Bind Me by Zaires Anna

Author:Zaires, Anna [Zaires, Anna]
Language: eng
Format: mobi
Publisher: Mozaika Publications
Published: 2016-02-02T05:00:00+00:00


18

Y ulia

My pulse hammers with anxiety as we walk silently to the bathroom. I can feel Lucas’s anger. It’s different from what I’ve seen from him before—colder and more controlled. He’s both furious and resolved, and that frightens me more than if he had just exploded at me.
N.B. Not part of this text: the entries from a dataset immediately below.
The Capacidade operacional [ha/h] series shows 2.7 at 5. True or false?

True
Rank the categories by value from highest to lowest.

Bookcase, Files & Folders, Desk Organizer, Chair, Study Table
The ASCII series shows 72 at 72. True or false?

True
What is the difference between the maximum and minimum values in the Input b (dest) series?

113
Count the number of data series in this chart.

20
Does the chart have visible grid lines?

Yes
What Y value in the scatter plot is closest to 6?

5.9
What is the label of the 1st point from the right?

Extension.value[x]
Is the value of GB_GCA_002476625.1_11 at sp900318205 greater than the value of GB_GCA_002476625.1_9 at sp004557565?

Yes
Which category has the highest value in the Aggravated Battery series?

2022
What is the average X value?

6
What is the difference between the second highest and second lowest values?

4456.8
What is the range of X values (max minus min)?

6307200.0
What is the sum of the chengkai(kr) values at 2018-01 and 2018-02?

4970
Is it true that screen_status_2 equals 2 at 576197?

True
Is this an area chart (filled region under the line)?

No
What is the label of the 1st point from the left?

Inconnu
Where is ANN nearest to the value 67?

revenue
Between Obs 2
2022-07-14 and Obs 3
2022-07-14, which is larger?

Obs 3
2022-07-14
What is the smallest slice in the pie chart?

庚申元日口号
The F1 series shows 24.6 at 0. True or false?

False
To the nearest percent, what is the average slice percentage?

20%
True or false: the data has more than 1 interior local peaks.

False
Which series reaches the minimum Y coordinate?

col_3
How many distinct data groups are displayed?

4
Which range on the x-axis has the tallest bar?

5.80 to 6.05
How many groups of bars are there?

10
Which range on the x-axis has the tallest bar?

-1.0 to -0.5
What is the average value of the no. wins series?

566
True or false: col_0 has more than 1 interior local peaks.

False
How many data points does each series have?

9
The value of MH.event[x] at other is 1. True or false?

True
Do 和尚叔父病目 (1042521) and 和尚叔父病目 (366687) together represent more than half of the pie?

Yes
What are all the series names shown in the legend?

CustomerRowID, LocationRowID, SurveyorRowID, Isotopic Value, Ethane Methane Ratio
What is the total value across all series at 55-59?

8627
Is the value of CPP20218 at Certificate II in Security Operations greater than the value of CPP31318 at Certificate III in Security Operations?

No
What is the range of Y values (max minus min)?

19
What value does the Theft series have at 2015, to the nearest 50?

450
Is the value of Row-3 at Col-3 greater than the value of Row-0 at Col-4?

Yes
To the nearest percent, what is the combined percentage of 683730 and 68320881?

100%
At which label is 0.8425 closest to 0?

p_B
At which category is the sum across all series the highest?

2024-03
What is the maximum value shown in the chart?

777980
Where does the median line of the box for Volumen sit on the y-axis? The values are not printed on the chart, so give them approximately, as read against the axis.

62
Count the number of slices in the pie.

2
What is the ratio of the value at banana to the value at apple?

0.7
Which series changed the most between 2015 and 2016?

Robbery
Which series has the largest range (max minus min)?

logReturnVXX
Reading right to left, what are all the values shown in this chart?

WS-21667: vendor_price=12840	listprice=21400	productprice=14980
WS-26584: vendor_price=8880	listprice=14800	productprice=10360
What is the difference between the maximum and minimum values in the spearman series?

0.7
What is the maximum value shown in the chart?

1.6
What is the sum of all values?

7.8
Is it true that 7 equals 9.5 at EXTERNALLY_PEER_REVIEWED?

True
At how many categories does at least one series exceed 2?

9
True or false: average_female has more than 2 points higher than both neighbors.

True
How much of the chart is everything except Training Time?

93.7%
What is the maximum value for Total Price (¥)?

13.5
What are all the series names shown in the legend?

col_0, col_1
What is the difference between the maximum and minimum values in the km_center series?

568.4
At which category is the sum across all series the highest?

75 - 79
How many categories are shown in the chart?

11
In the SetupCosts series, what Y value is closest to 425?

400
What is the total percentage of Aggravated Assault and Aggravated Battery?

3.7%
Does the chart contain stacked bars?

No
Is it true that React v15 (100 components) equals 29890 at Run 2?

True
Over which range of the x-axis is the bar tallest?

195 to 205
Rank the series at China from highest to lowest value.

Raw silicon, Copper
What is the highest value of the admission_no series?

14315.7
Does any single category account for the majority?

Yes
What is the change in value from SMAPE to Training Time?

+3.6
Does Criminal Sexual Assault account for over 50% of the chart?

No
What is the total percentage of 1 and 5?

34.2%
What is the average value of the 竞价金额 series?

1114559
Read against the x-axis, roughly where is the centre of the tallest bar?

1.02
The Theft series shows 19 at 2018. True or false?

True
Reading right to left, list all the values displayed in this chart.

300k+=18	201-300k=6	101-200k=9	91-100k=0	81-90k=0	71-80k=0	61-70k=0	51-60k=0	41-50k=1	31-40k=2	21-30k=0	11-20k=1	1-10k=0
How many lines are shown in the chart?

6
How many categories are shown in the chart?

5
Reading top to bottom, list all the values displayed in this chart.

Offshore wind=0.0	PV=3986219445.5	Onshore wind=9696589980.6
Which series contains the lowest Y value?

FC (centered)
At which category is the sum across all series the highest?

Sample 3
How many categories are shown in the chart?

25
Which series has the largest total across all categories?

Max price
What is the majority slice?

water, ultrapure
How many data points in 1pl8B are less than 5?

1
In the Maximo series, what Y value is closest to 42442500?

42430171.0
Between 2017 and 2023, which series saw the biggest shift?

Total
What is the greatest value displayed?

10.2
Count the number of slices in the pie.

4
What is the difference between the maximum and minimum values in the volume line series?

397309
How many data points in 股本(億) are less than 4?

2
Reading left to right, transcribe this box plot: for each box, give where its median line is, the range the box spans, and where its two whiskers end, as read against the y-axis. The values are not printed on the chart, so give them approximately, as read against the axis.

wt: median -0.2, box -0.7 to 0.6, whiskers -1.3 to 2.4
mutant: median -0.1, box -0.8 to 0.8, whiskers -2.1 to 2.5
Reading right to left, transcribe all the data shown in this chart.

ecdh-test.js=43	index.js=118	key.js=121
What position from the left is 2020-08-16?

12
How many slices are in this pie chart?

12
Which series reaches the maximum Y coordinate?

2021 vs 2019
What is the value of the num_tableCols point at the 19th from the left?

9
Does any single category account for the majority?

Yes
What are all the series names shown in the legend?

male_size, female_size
He lets me go into the bathroom alone as usual, and I close the door behind me, leaning against it to gather my thoughts and calm my frantic heartbeat. The food I ate at dinner is like a brick in my stomach. I haven’t felt the bite of terror in over a week, and I’ve forgotten how powerful it can be.

He lied. He lied when he promised not to hurt me. I could see the dark intent on his face, feel the barely restrained violence in his touch.

He’s going to do something to me tonight—something terrible.

Feeling sick, I use the toilet and wash my hands, going through the motions despite my panic. The knowledge of Lucas’s betrayal is like a spear through my chest. In the beginning, I suspected he may be playing me, but as the days went on, I slowly began to lose my natural distrust of him, to believe that the bizarre domesticity of our arrangement might continue for some time.

To hope he truly won’t hurt me.

Dura. Dura, dura, dura. The Russian word for fool is like a jackhammer in my skull. How could I have been such an idiot? I know what Lucas is. I see the demons that drive him. My captor is a man who walked away from a good, safe home to embark on a life of danger and violence, and he didn’t do it out of love for his country.

He did it because it’s his nature—because he needed to find an outlet for the darkness within.

I’ve known others like him. My instructors. Obenko himself. They all share this trait, this inability to be part of a peaceful society and abide by its laws. It’s what makes them so good at their jobs—and so dangerous.

When conscience is nonexistent, it’s easy to do what needs to be done.

“Yulia.” A knock on the door startles me, and I realize I’ve just been standing there, absorbed in thought. “Are you done?” Lucas’s deep voice breaks my paralysis, and I spring into action, my fear drowned under a wave of adrenaline.

“Almost,” I call out, raising my voice to be heard over the running water. “Just need to wash my face.”

Leaving the faucet on to mask the sounds of my movements, I kneel and open the cabinet under the sink. There, among extra toilet paper rolls and tubes of toothpaste, is the object I hid for just such an eventuality.

It’s a small metal fork I snitched from the kitchen two days ago, slipping it into my shorts pocket while Lucas was washing the dishes. He’d left it inside the kitchen drawer that holds napkins and other small items, likely without realizing it was there. I took it while getting fresh napkins for the table and hid it here, hoping I’d never need to use it.